Stored data:
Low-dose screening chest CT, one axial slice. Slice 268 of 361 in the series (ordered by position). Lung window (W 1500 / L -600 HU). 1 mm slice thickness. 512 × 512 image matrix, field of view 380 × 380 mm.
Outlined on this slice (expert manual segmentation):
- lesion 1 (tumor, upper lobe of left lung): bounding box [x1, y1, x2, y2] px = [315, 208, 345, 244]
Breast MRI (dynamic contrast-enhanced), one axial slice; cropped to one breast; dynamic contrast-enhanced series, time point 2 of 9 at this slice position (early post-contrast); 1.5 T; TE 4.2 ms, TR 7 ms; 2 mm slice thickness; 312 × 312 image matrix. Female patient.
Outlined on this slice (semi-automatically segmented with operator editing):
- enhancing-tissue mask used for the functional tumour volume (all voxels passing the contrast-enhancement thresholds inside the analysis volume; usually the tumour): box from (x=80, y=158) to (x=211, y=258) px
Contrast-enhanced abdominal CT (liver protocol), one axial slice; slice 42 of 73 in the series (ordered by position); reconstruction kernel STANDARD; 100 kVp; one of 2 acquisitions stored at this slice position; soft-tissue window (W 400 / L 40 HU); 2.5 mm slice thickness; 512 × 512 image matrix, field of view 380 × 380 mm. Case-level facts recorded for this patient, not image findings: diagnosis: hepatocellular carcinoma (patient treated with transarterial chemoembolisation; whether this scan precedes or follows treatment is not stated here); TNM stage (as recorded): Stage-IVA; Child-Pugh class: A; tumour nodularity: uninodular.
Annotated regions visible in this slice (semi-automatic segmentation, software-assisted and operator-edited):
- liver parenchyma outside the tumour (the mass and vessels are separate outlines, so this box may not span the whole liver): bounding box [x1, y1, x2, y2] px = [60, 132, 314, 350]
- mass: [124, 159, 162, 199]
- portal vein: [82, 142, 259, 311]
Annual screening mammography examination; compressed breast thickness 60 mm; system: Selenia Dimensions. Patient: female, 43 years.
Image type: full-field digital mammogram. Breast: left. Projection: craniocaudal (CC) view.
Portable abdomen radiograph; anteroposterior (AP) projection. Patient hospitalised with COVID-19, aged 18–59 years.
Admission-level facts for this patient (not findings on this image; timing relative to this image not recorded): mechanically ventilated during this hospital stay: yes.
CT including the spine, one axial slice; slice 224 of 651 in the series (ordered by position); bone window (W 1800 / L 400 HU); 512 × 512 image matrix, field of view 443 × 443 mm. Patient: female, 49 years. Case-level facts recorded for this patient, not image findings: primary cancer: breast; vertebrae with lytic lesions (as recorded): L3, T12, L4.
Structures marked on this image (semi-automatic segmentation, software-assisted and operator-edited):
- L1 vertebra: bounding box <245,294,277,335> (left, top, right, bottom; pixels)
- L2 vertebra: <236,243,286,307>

> _Action item_: If a line of the data contains the word "Outlined", count it; say how many such lines there are and nothing else.

> _Response_: 2